• _Given task a_: The passage on facing a tough life mentions a number of basic choices you have when your life proves tougher than you envisaged. How many are there?

7 Reasons Why You Should Never Bitch About a Tough Life
inNo one plans on having a tough life. It’s quite literally the last thing anyone wants or even expects. But even so, unfortunately sometimes it just happens. Even to the best of us.
Shit happens.
More often than not, it’s the result of some poor life choices. As they say, you live and learn.
But other times, it just comes down to plain old bad luck. No one’s fault. Some unfortunate souls are just dealt a bad hand right out of the gate.
Either way, when you do happen to find that your life is tougher than you might have envisaged, you basically have two choices.
You can feel bitter, feel sorry for yourself, and let it cast a black cloud over your entire life and where it takes you.
Or, you can look for the positives in your life through the tough times, use them as learning and growing experiences, and move forward in your life wiser and stronger.
Here are 7 reasons why having a tough life doesn’t make you a failure and doesn’t necessarily make your life a disaster. And why choosing to focus on the positive side of a tough life is always the only choice you should ever consider.

• _Given task b_: Copy all of the street location records below word for word, leaving out the pictures.

Dataset items:
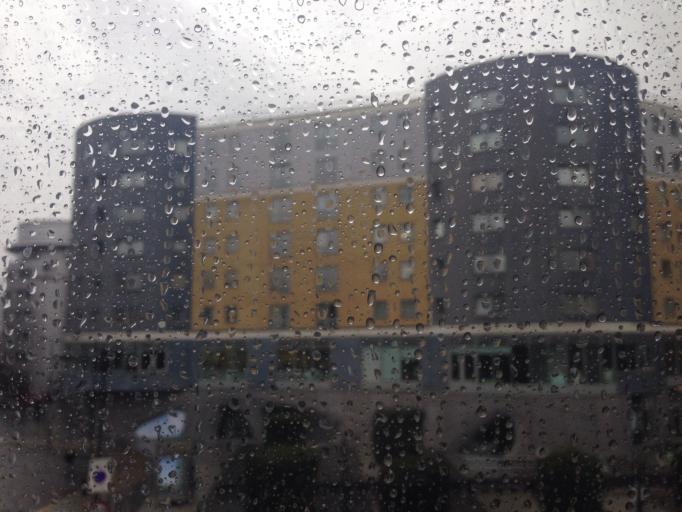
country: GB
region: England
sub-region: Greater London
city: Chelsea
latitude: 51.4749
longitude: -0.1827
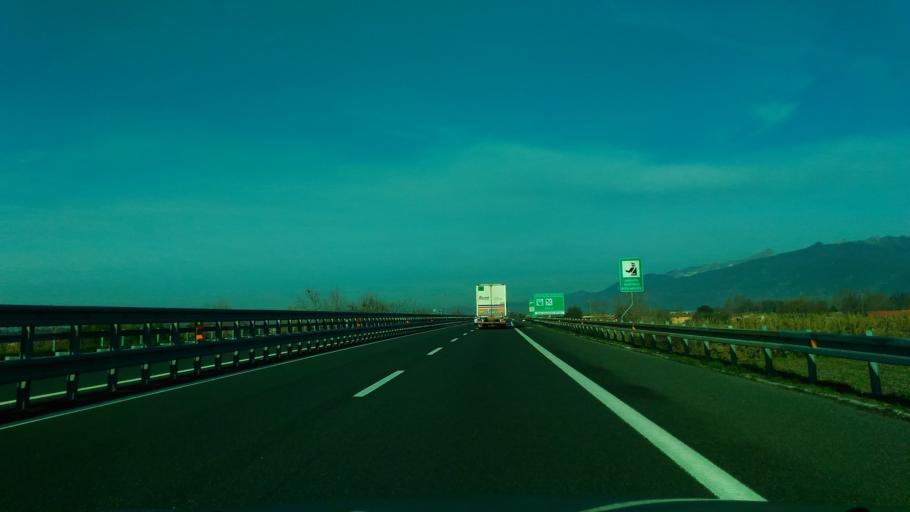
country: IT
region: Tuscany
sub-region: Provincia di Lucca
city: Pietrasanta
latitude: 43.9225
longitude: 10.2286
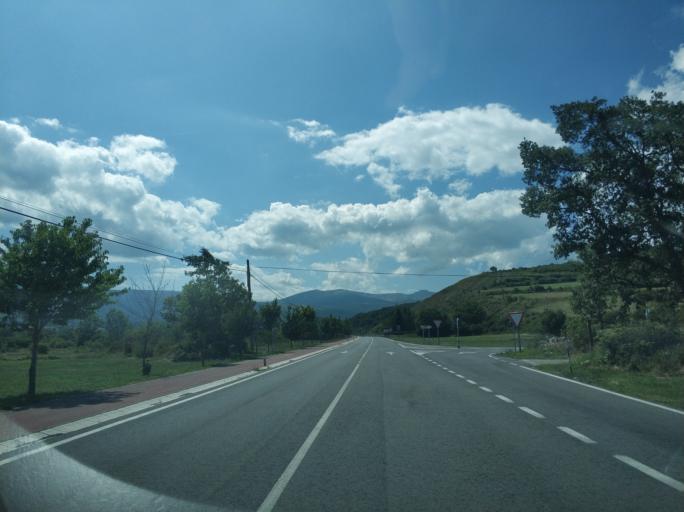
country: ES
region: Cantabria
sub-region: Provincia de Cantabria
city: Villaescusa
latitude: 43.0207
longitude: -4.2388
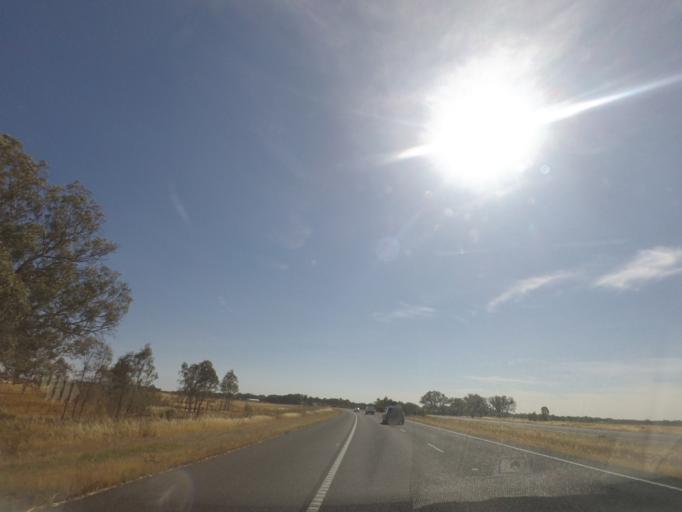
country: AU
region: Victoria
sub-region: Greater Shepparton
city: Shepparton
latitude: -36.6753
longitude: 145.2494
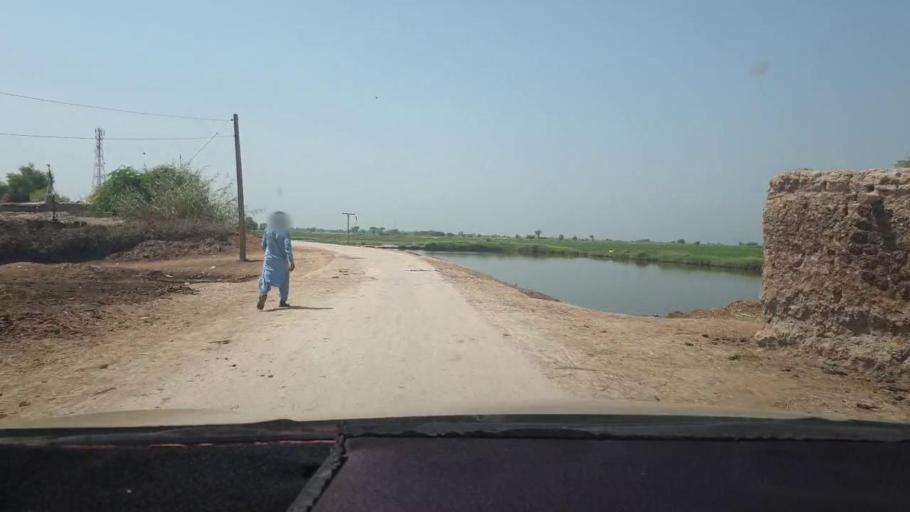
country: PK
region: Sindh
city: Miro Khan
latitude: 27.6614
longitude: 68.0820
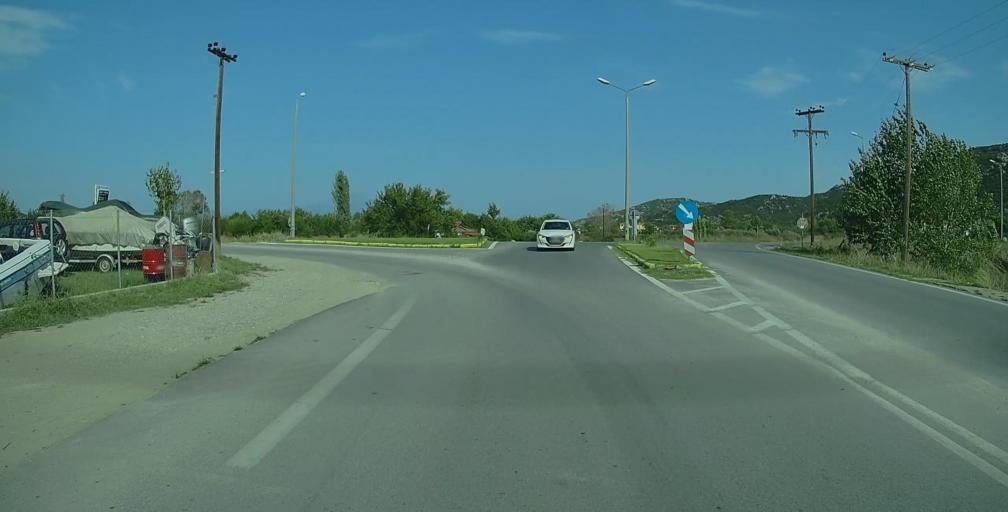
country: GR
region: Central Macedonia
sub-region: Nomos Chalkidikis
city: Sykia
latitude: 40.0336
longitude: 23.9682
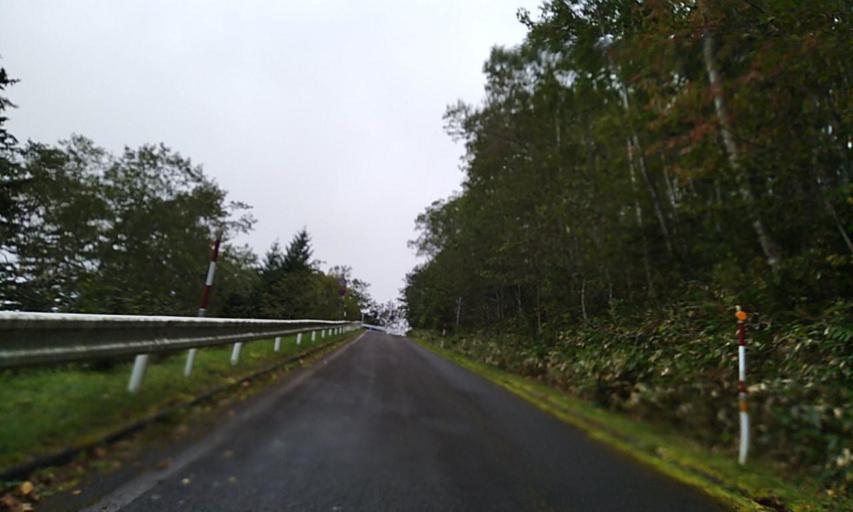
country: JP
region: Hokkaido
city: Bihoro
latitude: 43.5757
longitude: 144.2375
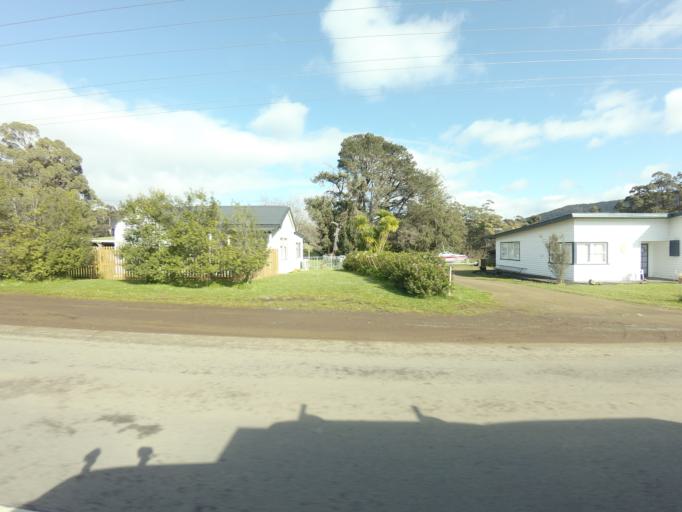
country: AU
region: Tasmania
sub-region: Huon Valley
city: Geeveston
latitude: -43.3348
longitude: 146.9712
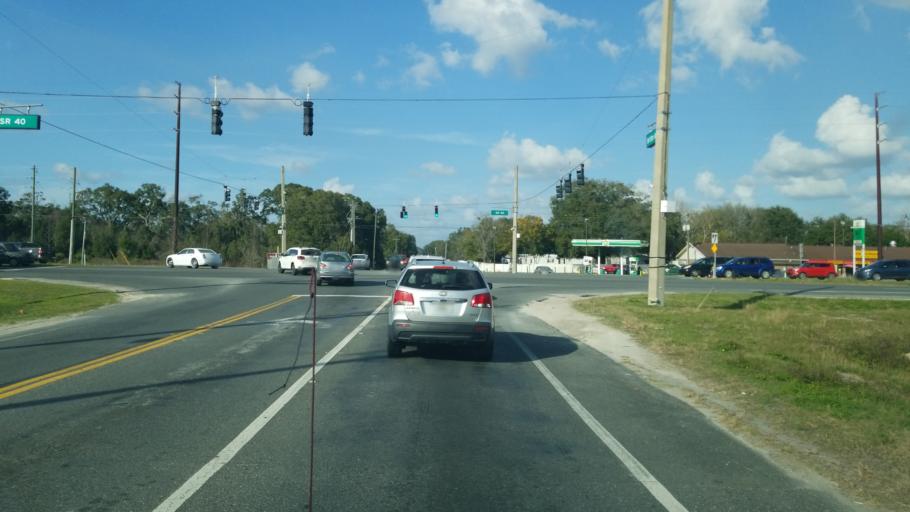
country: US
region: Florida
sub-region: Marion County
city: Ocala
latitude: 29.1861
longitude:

• _Final result a_: Two.

• _Final result b_:
country: GB
region: England
sub-region: Greater London
city: Chelsea
latitude: 51.4749
longitude: -0.1827
country: IT
region: Tuscany
sub-region: Provincia di Lucca
city: Pietrasanta
latitude: 43.9225
longitude: 10.2286
country: ES
region: Cantabria
sub-region: Provincia de Cantabria
city: Villaescusa
latitude: 43.0207
longitude: -4.2388
country: AU
region: Victoria
sub-region: Greater Shepparton
city: Shepparton
latitude: -36.6753
longitude: 145.2494
country: PK
region: Sindh
city: Miro Khan
latitude: 27.6614
longitude: 68.0820
country: GR
region: Central Macedonia
sub-region: Nomos Chalkidikis
city: Sykia
latitude: 40.0336
longitude: 23.9682
country: JP
region: Hokkaido
city: Bihoro
latitude: 43.5757
longitude: 144.2375
country: AU
region: Tasmania
sub-region: Huon Valley
city: Geeveston
latitude: -43.3348
longitude: 146.9712
country: US
region: Florida
sub-region: Marion County
city: Ocala
latitude: 29.1861
longitude:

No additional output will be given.